**Aim of the task**
Please show all lines of the records that include "setTime".

**Exercise input**
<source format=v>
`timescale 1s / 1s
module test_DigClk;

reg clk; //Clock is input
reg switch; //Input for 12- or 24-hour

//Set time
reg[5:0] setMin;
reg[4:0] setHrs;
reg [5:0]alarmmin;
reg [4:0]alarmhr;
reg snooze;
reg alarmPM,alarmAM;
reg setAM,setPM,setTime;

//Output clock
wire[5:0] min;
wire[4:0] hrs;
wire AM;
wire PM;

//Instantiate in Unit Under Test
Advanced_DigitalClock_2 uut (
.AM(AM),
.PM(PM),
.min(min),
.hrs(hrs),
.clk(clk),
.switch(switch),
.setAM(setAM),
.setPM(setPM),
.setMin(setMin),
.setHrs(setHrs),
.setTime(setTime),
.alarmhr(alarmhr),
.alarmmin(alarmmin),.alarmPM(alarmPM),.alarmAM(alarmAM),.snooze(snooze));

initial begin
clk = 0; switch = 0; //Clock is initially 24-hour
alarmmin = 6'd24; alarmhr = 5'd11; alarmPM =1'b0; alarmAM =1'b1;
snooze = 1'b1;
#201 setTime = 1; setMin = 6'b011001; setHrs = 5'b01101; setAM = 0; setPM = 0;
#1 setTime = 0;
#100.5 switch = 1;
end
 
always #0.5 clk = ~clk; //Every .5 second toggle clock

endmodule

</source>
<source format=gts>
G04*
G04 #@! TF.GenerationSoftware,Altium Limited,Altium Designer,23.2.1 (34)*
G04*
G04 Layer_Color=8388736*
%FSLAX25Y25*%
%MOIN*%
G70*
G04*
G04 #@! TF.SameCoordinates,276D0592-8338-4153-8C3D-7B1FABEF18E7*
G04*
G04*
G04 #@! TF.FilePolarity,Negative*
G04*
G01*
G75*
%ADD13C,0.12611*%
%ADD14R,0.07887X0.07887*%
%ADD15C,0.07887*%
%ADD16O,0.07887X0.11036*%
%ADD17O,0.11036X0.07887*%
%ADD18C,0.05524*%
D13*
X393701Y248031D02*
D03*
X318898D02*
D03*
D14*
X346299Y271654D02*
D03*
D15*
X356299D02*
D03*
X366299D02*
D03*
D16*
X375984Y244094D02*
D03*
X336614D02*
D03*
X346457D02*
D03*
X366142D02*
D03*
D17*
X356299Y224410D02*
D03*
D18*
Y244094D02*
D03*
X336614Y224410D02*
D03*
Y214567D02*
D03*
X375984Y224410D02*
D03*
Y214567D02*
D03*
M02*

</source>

...

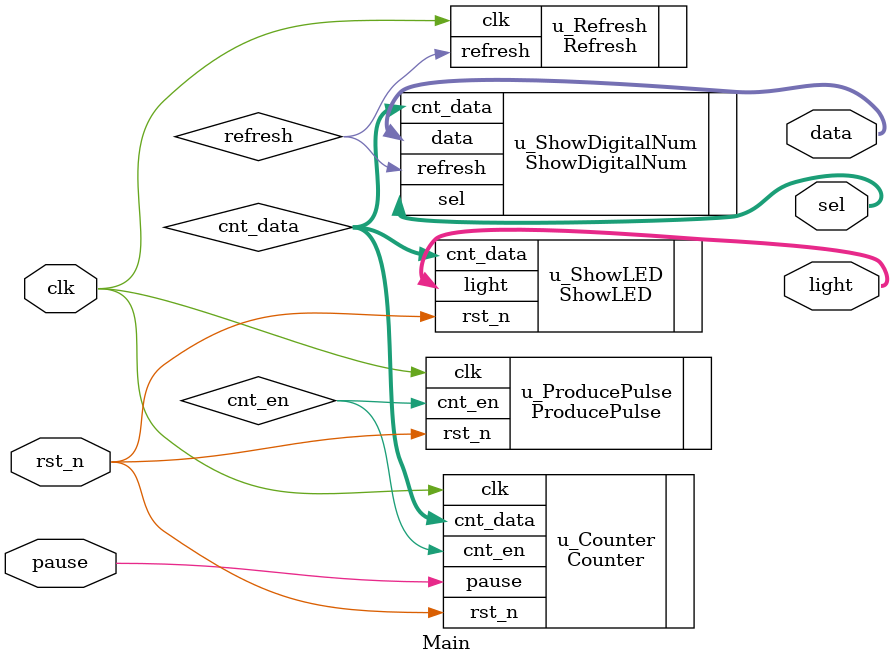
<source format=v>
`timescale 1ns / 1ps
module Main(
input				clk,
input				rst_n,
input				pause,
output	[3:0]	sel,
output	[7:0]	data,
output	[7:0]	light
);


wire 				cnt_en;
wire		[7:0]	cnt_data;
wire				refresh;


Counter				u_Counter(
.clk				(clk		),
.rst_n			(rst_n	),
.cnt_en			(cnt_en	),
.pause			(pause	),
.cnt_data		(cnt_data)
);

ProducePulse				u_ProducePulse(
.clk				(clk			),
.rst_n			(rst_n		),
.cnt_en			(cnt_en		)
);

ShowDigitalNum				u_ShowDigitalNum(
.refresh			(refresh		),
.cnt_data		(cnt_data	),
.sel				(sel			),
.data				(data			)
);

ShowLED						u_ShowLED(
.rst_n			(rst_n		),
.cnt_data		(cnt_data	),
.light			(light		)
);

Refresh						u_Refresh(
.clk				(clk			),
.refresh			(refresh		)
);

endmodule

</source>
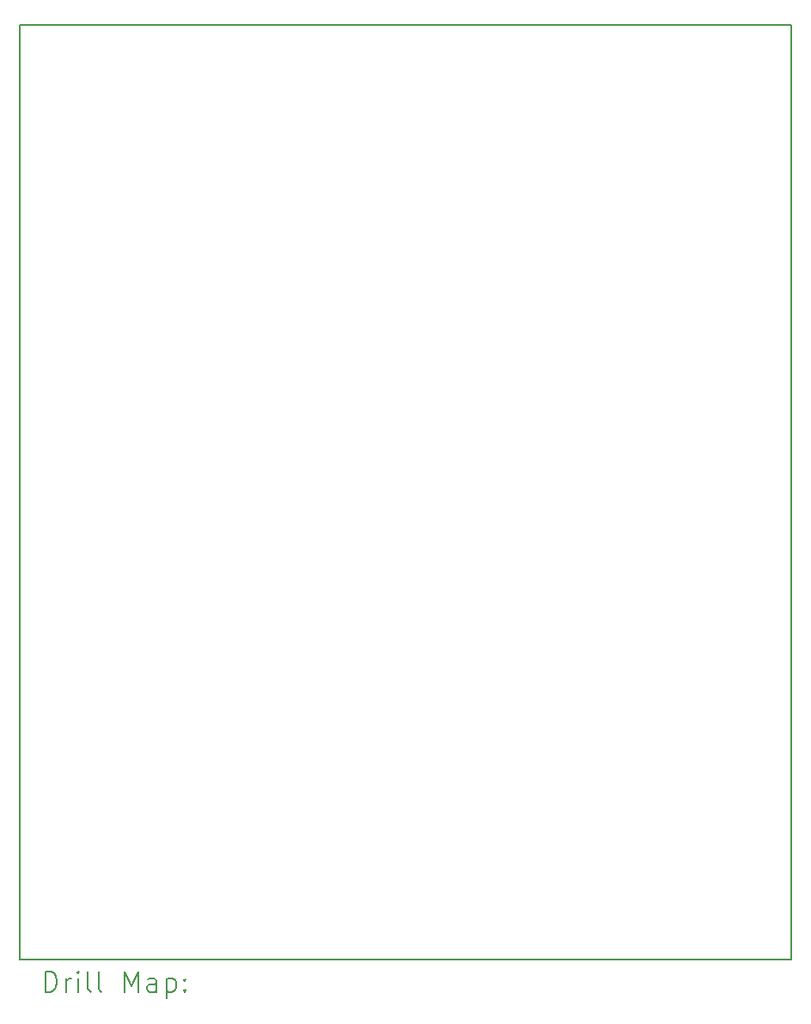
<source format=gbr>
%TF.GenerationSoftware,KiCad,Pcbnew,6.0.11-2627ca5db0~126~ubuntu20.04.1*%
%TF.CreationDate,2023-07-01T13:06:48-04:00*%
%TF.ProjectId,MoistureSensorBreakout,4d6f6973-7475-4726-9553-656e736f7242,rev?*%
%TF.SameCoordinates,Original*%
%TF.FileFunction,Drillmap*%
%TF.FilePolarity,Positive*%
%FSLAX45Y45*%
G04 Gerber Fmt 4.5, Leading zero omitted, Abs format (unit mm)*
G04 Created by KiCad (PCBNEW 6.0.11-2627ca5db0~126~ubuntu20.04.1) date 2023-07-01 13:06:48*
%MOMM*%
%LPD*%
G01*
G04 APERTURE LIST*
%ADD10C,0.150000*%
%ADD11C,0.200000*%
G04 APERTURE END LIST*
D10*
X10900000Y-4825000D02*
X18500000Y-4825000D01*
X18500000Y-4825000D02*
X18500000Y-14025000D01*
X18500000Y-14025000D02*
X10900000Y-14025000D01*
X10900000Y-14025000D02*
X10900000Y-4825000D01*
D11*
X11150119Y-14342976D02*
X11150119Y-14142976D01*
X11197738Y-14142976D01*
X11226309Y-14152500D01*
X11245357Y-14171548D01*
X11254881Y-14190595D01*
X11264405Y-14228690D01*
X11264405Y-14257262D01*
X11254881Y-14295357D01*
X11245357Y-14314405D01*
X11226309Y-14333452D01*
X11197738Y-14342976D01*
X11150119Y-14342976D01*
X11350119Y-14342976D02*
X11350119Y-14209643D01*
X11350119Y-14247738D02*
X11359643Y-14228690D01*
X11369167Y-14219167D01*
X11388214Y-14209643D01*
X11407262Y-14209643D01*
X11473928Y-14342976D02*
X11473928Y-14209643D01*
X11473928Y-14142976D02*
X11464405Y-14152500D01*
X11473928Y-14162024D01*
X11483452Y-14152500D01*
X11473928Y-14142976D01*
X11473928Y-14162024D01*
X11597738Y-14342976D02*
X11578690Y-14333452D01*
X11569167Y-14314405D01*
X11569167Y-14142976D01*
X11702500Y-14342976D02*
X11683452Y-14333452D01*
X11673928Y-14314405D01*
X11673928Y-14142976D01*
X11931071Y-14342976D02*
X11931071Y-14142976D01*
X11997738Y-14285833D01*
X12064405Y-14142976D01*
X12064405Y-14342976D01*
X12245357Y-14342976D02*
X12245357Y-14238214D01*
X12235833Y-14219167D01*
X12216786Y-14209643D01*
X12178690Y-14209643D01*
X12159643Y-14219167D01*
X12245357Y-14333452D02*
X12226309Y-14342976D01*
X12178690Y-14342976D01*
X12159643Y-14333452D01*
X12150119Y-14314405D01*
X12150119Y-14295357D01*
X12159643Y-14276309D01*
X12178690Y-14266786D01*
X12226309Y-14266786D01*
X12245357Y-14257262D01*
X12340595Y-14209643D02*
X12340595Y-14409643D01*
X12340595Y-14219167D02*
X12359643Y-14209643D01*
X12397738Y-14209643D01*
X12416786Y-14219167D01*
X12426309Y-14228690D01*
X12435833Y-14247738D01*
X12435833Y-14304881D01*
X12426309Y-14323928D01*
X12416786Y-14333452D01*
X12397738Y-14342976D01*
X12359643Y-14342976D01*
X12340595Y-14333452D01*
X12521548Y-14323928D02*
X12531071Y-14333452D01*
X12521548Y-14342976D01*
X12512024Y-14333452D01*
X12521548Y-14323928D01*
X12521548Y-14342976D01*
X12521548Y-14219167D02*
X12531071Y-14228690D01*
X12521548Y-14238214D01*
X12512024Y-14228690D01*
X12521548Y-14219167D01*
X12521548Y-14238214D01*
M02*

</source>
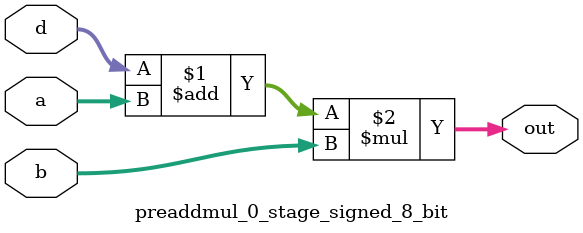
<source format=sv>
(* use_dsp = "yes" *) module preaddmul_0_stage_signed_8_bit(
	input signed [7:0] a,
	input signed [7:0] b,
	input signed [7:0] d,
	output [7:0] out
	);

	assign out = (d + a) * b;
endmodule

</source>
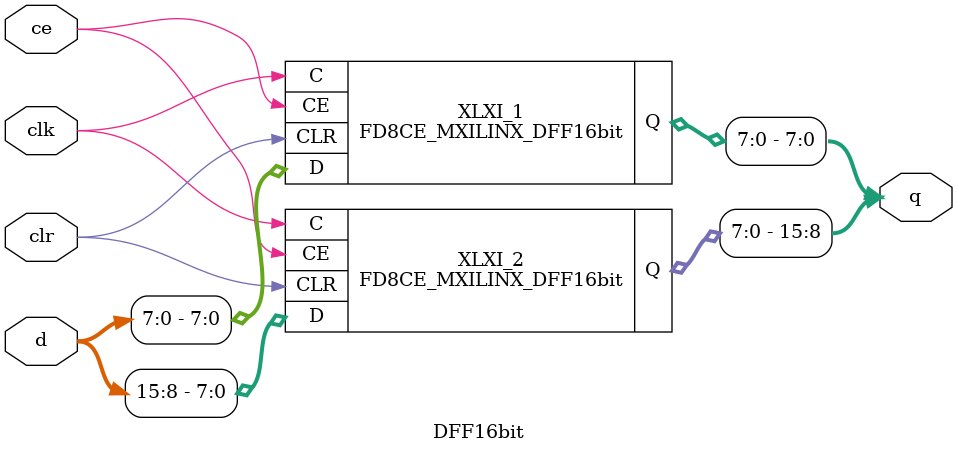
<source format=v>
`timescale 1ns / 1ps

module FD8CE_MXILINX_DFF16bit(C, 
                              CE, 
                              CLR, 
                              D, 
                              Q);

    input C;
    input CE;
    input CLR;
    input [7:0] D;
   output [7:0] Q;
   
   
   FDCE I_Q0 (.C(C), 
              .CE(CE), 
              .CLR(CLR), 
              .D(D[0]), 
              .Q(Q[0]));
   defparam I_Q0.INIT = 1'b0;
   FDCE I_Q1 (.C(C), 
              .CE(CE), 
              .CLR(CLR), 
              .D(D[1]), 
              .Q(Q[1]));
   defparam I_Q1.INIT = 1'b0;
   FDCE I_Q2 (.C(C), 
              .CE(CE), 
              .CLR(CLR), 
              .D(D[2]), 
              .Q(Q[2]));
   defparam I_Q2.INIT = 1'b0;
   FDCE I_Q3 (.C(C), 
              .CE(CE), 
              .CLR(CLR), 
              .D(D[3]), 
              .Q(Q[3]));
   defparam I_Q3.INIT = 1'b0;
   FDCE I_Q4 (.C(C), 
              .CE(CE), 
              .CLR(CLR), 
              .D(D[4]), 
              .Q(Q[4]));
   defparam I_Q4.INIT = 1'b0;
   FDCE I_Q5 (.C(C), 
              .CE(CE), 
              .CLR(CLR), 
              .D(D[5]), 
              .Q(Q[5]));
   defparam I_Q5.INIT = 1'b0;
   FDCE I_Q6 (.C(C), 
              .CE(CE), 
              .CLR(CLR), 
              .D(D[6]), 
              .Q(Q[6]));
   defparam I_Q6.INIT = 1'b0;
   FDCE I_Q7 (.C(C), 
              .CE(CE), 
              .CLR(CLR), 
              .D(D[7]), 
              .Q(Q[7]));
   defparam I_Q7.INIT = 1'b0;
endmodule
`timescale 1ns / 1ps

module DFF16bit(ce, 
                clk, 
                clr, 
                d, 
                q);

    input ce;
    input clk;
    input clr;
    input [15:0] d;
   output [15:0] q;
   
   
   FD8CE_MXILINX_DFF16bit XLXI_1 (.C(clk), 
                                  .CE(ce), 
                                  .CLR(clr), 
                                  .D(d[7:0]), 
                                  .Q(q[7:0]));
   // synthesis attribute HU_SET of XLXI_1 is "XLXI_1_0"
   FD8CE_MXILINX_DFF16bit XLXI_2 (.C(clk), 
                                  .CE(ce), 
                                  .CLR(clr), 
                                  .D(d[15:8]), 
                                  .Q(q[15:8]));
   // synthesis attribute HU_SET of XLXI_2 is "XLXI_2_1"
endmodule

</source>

--

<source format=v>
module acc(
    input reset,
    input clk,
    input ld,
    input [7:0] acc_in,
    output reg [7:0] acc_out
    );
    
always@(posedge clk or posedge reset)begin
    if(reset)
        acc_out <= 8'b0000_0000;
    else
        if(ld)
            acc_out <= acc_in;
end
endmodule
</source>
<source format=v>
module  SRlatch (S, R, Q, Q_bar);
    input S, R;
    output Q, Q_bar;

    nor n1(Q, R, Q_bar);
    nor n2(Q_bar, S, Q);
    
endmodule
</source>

**Result of the task**
reg setAM,setPM,setTime;
.setTime(setTime),
#201 setTime = 1; setMin = 6'b011001; setHrs = 5'b01101; setAM = 0; setPM = 0;
#1 setTime = 0;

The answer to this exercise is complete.